What is the difference between WAF on network, host and cloud?
A WAF can be implemented in several ways – it all depends on where your applications are deployed, what services you need, how you want to manage it, and the level of flexibility and architectural performance you require. Do you want to manage it yourself or do you want to outsource this management? Is it a better model to have a cloud-based option or do you want your WAF to reside locally? Your options are listed below.
WAF on host
This WAF can be integrated into an application software and allows for different customizations. If we want to find a disadvantage, we can identify it in the fact that this type of WAF consumes a lot of local server resources.

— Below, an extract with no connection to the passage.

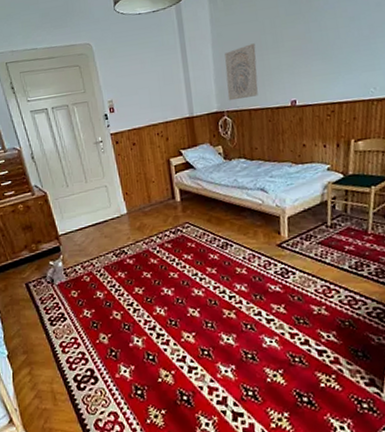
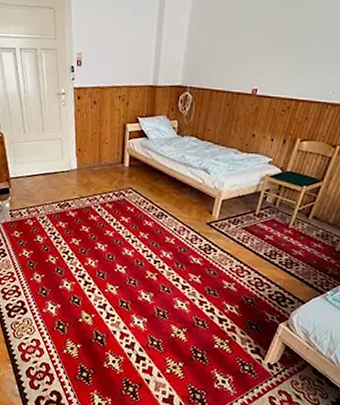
wall art: present [224,43,258,101] -> none [194,21,232,78]

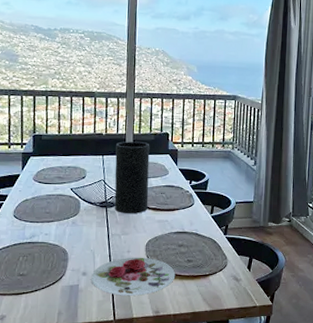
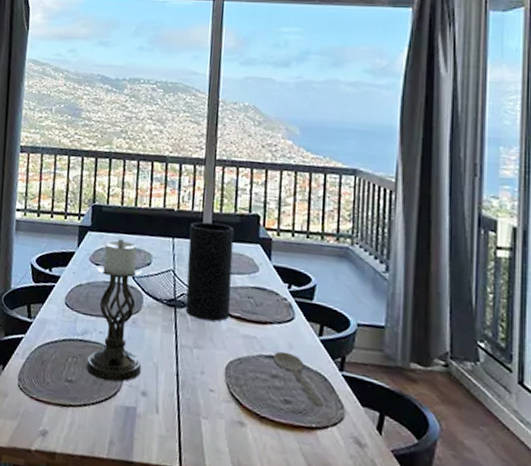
candle holder: none [35,161,82,270] -> present [86,239,143,382]
plate: present [91,257,176,296] -> none [152,380,267,440]
wooden spoon: none [180,228,214,261] -> present [274,351,324,408]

Last but not least, the costs related to maintenance and not very easy implementation are certainly to be considered.
WAF over the network
This is the most expensive option that also requires some maintenance. However, being installed locally, it has the advantage of significantly reducing latency.
WAF on the cloud
They are a fairly affordable and easy to implement solution. Generally, users pay a monthly or annual fee, which is not too expensive and can use the service in complete peace of mind. This type of WAF also has the advantage of always being up to date and thus protecting in an even more effective way.
As you have seen, the WAF is an absolutely necessary tool for safeguarding the security of the data of the users of your site. There are several possibilities related to this aspect and you can choose the best condition that can best suit your needs.